Prime Press
Prime Press, Inc. was a science fiction and fantasy small press specialty publishing house founded in 1947. It was founded by Oswald Train, James A. Williams, Alfred C. Prime, and Armand E. Waldo who were all members of the Philadelphia Science Fiction Society. The founders originally intended that the press focus on writers living in the Philadelphia area or associated with PSFS. In 1950, Prime and Waldo asked Williams and Train to buy them out. Williams died suddenly in 1953[1]. Train was unable to continue the press on his own. Their next book was to have been Lost Continents, by L. Sprague de Camp. Prime had printed the signatures, but handed the project off to Gnome Press who bound them with a new title page[2].
Works published by Prime Press
- The Mislaid Charm, by Alexander M. Phillips (1947)
- Venus Equilateral, by George O. Smith (1947)
- Equality; or, A History of Lithconia, Anonymous (1947)
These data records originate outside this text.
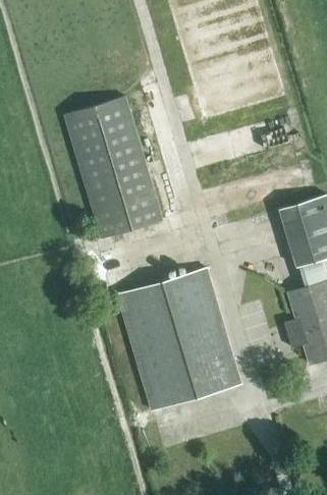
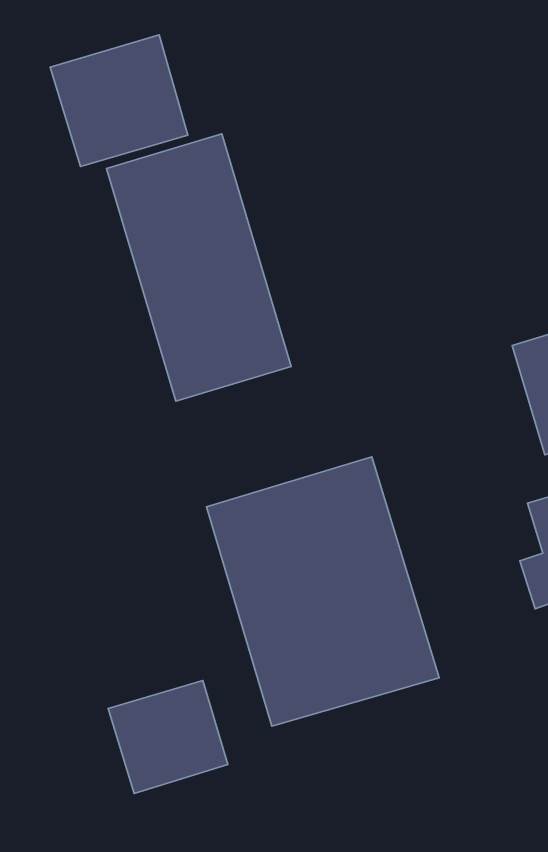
building: none -> [50,35,188,166]
building: none -> [108,681,228,794]

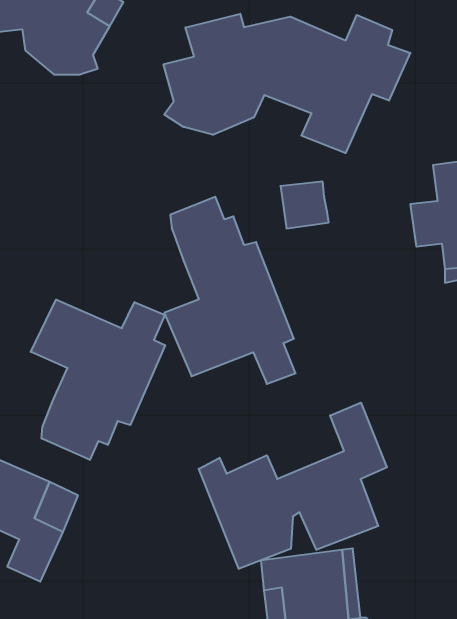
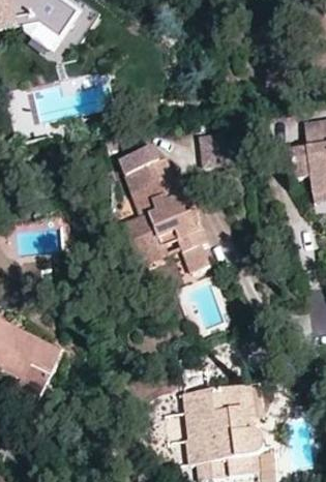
building: [164,14,410,153] -> none
building: [31,300,165,460] -> none
building: [199,403,387,569] -> none

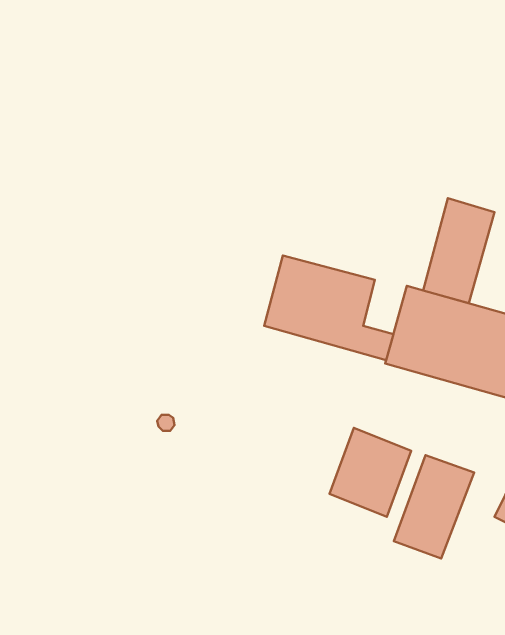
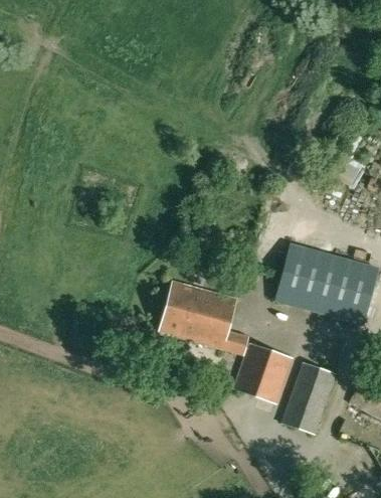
building: [423,198,495,303] -> none
building: [264,255,393,360] -> [160,282,250,355]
- ...And Some Were Human, by Lester del Rey (1948)
- It!, by Theodore Sturgeon (1948)
- Without Sorcery, by Theodore Sturgeon (1948)
- The Torch, by Jack Bechdolt (1948)
- Lest Darkness Fall, by L. Sprague de Camp (1949)
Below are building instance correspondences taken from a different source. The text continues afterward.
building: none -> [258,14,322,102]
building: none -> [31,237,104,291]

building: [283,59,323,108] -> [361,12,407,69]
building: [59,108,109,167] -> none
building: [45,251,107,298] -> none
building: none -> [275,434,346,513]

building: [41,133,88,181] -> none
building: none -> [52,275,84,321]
- The Homunculus, by David H. Keller, M.D. (1949)
- Lords of Creation, by Eando Binder (1949)
- Exiles of Time, by Nelson S. Bond (1949)
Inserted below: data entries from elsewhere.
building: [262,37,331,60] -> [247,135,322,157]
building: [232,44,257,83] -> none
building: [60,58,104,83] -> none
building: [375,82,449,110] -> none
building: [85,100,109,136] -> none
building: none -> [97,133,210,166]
- The Eternal Conflict, by David H. Keller, M.D. (1949)
- Three Hundred Years Hence, by Mary Griffith (1950)
- The Incomplete Enchanter, by L. Sprague de Camp (1950)
- Nomad, by George O. Smith (1950)
- The Wolf Leader, by Alexandre Dumas, translated and edited by L. Sprague de Camp (1950)
- The Lady Decides, by David H. Keller, M.D. (1950)
- The Blind Spot, by Austin Hall and Homer Eon Flint (1951)
Notes
- ^ Eshbach, Lloyd Arthur (1983). Over My Shoulder: Reflections on a Science Fiction Era. Philadelphia: Oswald Train. pp. 198–199. OCLC 10489084.
- ^ Chalker, Jack L.; Mark Owings (1998). The Science-Fantasy Publishers: A Bibliographic History, 1923-1998. Westminster, MD and Baltimore: Mirage Press, Ltd.. pp. 303.